The coordinate transformation relation acquisition module is used for carrying out three-dimensional reconstruction according to the camera calibration image and the ultrasonic calibration imaging to obtain coordinate values of the mark points of the camera calibration image and the ultrasonic calibration imaging in respective coordinate systems, and calculating the transformation relation between the two-camera three-dimensional coordinate system and the ultrasonic three-dimensional coordinate system by using the coordinate values of the mark points and the coordinate values of the mark points in the world coordinate system;

and the three-dimensional image fusion module is used for displaying the surgical instrument image and the focus ultrasonic imaging in the same three-dimensional coordinate system by utilizing the transformation relation between the two-camera three-dimensional coordinate system and the ultrasonic probe three-dimensional coordinate system.

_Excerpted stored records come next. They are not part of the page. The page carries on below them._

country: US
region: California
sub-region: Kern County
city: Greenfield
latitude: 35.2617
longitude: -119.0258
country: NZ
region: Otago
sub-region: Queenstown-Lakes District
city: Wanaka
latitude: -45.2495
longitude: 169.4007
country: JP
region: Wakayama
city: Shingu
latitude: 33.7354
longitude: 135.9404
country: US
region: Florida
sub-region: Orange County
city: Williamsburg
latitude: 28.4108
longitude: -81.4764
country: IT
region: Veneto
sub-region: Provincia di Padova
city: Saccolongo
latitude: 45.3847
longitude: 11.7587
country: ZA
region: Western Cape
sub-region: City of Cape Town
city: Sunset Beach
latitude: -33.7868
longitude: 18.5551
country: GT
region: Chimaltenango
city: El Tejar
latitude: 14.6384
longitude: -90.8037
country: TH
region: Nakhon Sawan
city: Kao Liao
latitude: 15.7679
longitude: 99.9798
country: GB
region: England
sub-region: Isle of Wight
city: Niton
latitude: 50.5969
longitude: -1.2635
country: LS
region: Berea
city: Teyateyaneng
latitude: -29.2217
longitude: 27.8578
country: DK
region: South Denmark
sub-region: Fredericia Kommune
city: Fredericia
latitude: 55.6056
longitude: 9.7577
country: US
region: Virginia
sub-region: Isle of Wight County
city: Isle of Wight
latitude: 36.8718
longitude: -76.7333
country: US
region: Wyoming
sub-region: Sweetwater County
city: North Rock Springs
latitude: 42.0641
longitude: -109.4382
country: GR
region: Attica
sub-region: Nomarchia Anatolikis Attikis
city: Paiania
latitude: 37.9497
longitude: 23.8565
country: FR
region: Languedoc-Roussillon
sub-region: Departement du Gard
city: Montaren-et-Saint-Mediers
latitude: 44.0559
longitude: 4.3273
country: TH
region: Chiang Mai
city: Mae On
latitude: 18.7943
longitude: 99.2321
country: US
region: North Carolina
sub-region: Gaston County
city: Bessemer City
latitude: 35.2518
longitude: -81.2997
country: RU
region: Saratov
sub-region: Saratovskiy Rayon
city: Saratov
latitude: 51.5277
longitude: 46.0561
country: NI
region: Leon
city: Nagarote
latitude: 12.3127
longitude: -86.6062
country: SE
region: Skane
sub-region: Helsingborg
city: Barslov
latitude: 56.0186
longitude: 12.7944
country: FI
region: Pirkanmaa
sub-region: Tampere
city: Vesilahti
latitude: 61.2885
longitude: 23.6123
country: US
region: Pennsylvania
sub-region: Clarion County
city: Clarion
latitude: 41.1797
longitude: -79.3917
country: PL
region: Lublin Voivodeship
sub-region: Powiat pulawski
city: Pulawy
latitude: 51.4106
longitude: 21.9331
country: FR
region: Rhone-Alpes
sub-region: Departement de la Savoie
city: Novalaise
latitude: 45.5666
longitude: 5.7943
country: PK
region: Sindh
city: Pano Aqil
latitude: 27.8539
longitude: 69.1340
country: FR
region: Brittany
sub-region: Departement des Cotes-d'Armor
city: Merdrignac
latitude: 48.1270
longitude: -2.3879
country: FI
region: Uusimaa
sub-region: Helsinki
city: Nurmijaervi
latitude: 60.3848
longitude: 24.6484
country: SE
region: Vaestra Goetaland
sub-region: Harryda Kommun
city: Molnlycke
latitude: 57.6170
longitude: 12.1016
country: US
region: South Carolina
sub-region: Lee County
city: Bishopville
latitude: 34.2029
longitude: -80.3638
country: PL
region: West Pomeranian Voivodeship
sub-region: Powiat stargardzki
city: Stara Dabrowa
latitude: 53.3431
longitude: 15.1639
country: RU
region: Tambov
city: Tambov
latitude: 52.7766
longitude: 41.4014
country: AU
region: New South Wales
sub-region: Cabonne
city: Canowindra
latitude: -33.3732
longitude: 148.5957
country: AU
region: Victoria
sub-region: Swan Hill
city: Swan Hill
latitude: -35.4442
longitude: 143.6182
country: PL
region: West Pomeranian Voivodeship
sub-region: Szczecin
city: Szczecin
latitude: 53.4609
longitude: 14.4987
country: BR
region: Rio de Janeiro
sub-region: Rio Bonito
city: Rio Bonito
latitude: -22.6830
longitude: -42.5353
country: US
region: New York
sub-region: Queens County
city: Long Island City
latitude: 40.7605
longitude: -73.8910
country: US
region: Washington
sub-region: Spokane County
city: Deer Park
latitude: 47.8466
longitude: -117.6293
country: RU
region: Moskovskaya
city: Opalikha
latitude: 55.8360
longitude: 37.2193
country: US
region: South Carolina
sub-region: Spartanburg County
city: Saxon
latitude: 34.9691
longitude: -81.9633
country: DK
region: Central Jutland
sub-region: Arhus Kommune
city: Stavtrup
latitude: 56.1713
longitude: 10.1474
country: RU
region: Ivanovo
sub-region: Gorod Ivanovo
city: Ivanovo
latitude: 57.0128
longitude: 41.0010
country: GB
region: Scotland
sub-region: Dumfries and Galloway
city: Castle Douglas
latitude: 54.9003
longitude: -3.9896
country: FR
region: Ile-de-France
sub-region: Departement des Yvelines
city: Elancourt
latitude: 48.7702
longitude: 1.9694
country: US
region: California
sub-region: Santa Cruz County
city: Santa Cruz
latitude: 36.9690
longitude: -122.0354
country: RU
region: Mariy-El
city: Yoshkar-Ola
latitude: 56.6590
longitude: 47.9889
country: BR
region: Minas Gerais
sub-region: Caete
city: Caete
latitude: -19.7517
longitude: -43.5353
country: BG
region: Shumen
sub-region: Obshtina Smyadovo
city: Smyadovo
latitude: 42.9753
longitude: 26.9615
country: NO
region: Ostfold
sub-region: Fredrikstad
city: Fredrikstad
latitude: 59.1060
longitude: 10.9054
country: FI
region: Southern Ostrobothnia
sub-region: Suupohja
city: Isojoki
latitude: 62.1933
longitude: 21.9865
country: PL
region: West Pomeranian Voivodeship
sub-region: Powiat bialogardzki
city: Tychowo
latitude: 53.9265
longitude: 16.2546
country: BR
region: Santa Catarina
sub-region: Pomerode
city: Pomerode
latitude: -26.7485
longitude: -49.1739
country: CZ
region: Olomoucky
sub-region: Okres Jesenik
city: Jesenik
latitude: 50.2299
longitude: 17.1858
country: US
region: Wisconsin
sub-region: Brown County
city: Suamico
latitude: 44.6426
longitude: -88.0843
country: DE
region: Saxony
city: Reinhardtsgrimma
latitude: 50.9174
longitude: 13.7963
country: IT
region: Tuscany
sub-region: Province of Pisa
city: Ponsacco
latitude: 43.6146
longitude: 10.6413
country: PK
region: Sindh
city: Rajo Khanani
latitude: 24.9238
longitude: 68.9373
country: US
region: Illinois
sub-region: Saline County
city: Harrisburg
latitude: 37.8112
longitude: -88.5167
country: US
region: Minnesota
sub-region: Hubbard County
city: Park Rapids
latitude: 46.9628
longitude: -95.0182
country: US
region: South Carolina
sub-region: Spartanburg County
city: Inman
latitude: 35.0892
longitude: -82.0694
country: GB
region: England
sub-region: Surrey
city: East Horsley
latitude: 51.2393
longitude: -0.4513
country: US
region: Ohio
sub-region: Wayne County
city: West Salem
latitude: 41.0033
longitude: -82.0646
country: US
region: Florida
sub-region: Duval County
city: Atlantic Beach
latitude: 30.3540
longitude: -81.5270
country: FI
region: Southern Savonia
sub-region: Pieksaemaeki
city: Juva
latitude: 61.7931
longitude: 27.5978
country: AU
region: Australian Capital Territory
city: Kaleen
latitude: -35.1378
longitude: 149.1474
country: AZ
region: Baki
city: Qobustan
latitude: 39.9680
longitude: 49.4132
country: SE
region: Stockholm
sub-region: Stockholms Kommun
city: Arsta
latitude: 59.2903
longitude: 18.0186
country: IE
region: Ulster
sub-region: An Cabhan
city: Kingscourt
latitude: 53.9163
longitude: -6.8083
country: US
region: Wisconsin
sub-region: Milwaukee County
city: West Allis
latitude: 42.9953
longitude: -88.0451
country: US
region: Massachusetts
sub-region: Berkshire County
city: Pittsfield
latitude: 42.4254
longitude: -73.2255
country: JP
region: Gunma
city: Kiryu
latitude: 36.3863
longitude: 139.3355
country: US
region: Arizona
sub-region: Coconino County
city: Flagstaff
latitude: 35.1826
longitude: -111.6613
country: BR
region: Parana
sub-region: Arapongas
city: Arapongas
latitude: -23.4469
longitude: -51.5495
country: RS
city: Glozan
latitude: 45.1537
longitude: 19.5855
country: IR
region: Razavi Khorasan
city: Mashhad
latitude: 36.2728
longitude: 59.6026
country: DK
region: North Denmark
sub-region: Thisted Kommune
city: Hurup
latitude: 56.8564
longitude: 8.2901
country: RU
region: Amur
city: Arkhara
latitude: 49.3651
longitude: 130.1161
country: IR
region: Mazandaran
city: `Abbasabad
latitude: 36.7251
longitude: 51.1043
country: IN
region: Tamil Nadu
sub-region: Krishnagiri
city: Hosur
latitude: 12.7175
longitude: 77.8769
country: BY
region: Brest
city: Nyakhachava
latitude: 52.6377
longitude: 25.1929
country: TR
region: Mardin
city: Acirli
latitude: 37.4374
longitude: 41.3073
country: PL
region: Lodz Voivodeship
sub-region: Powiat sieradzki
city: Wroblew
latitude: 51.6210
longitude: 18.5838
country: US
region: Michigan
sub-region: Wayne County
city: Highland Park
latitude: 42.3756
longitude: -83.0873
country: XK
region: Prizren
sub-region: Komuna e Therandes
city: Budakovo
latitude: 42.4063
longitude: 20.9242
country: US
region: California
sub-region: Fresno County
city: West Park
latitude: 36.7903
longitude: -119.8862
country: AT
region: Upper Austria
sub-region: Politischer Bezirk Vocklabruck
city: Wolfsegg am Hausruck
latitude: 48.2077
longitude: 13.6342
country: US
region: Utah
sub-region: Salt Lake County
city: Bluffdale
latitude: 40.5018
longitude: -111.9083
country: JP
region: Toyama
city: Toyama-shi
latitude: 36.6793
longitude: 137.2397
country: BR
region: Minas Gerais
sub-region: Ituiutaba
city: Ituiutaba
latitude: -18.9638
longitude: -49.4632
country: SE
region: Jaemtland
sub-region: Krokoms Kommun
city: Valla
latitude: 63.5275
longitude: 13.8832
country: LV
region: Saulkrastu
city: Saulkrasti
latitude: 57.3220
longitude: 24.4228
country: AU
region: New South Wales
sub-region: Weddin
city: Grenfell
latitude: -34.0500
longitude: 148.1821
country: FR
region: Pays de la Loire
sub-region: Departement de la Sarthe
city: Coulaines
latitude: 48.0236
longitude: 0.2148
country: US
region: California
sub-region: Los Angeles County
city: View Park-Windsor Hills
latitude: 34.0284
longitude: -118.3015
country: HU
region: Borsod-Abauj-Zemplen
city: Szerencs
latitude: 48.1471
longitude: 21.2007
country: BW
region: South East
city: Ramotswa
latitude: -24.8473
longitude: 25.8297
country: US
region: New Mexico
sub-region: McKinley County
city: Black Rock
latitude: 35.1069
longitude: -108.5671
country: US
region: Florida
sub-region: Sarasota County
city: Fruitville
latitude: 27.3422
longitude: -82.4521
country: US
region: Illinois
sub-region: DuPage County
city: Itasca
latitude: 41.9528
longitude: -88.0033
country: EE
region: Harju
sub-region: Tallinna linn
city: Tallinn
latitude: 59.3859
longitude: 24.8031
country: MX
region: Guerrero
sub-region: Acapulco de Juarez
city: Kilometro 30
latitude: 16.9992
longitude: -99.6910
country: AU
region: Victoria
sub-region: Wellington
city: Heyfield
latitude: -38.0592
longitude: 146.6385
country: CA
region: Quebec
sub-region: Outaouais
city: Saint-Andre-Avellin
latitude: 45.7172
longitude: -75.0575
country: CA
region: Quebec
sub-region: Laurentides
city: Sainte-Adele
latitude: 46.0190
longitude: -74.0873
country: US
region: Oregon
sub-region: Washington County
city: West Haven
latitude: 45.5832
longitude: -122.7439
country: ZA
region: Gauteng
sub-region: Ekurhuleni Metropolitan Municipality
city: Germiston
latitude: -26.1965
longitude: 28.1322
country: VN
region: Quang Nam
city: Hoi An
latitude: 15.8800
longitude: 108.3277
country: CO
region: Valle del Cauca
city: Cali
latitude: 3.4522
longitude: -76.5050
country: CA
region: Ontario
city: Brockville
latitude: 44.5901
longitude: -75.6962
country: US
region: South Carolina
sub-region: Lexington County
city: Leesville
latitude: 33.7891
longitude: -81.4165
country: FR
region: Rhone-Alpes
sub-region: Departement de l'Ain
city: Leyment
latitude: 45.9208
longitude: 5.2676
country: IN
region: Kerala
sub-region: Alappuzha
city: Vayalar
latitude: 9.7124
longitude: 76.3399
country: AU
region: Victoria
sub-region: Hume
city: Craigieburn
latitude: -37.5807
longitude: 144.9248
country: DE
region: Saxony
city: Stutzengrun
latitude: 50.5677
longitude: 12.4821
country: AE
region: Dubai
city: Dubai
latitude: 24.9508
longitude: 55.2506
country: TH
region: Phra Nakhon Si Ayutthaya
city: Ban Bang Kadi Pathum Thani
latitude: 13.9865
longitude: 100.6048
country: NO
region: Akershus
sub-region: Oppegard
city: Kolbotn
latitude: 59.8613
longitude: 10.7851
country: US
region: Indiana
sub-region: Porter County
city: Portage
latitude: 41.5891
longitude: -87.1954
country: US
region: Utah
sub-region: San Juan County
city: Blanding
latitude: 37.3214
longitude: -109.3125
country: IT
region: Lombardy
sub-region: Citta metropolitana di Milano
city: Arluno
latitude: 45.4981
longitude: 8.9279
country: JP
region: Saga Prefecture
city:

6. The binocular vision based ultrasonic surgery assisted navigation system of claim 5, wherein the coordinate transformation relation obtaining module comprises:

the world three-dimensional coordinate system establishing unit is used for selecting one vertex of the coordinate system calibration device as a coordinate origin to establish a world three-dimensional coordinate system;

the shooting coordinate transformation relation acquisition unit is used for selecting at least three angular points on the chessboard pattern calibration plate as mark points and measuring and acquiring the coordinates of the mark points in a world three-dimensional coordinate system; then, obtaining coordinate values of the mark points under the double-camera three-dimensional coordinate system by utilizing the parallax and the camera parameters of the same mark points on the camera calibration image, and calculating a conversion relation between the two coordinate systems through the coordinate values of the mark points under the world three-dimensional coordinate system and the double-camera three-dimensional coordinate system to define the conversion relation as a first conversion relation;

the ultrasonic coordinate transformation relation acquisition unit is used for selecting bright spots generated by at least three nylon lines on ultrasonic calibration imaging as mark points, establishing an ultrasonic probe three-dimensional coordinate system by taking the original point of an ultrasonic calibration imaging coordinate system as the original point and taking the longitudinal axis of the image plane, the transverse axis of the image plane and the normal direction of the image plane as three coordinate axes, and calculating coordinate values of the mark points under the ultrasonic probe three-dimensional coordinate system; meanwhile, finding the actual position point of the same mark point on the nylon line, measuring the coordinate value of the position point under the world three-dimensional coordinate system, and calculating the conversion relation between the two coordinate systems through the coordinate values of the mark point under the world three-dimensional coordinate system and the ultrasonic probe three-dimensional coordinate system, wherein the second conversion relation is defined;

and a coordinate transformation relation determination unit for deriving a transformation relation between the two-camera three-dimensional coordinate system and the ultrasonic probe three-dimensional coordinate system from the first transformation relation and the second transformation relation.

7. the binocular vision-based ultrasonic surgery assisted navigation system of claim 1, wherein the internal and external parameters of the camera are calculated by a Zhangyingyou plane template method.